## THE TASK
Reproduce the entries below exactly, but only from the line containing "left wrist: (380, 365)" to the line containing "left elbow: (231, 372)", inclusive.

## MATERIAL FOR THIS EXERCISE
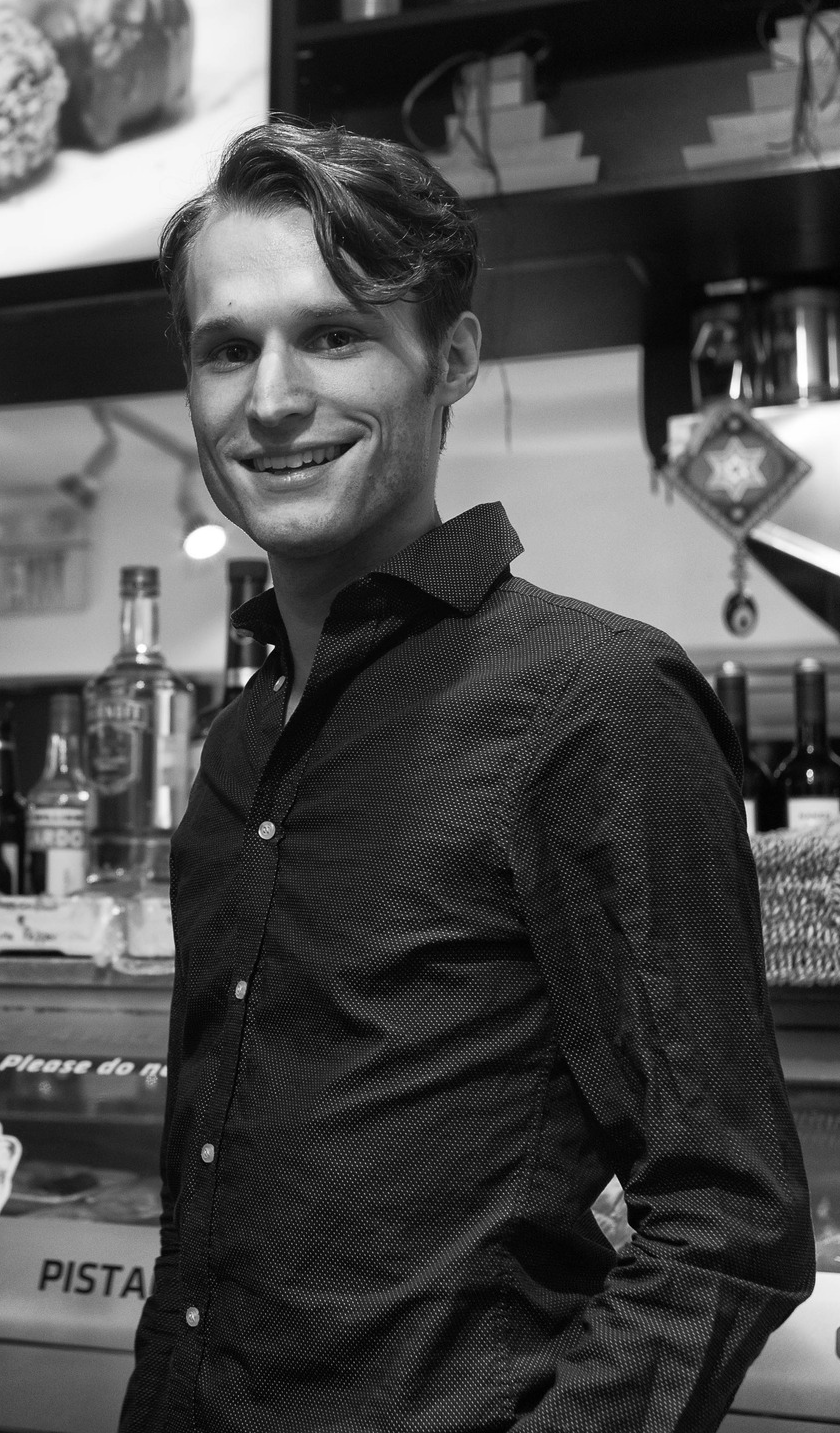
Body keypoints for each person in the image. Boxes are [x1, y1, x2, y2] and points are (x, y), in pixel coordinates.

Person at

...

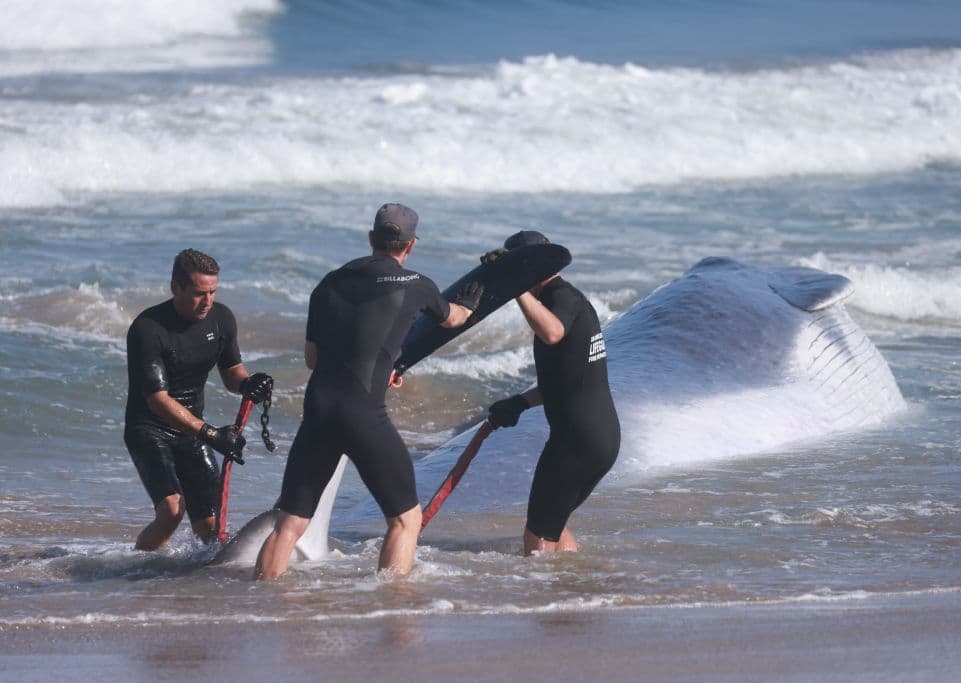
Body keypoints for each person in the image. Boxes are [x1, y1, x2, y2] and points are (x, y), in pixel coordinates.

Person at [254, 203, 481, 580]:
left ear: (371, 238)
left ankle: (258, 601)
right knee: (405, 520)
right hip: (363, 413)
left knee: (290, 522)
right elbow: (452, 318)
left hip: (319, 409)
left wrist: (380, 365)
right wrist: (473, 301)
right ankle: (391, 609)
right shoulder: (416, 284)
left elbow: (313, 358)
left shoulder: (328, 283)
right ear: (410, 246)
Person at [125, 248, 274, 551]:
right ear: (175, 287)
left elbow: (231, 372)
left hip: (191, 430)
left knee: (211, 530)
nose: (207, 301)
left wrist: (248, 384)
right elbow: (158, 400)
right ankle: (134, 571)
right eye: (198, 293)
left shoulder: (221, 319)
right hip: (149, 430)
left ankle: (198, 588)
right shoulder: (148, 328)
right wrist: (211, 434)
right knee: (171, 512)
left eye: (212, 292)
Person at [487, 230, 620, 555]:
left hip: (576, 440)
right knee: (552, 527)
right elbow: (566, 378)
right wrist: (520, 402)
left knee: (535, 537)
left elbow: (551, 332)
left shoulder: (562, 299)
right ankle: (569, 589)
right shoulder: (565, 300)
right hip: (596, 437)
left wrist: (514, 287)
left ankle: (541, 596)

## EXERCISE OUTPUT
left wrist: (380, 365)
right wrist: (473, 301)
right ankle: (391, 609)
right shoulder: (416, 284)
left elbow: (313, 358)
left shoulder: (328, 283)
right ear: (410, 246)
Person at [125, 248, 274, 551]:
right ear: (175, 287)
left elbow: (231, 372)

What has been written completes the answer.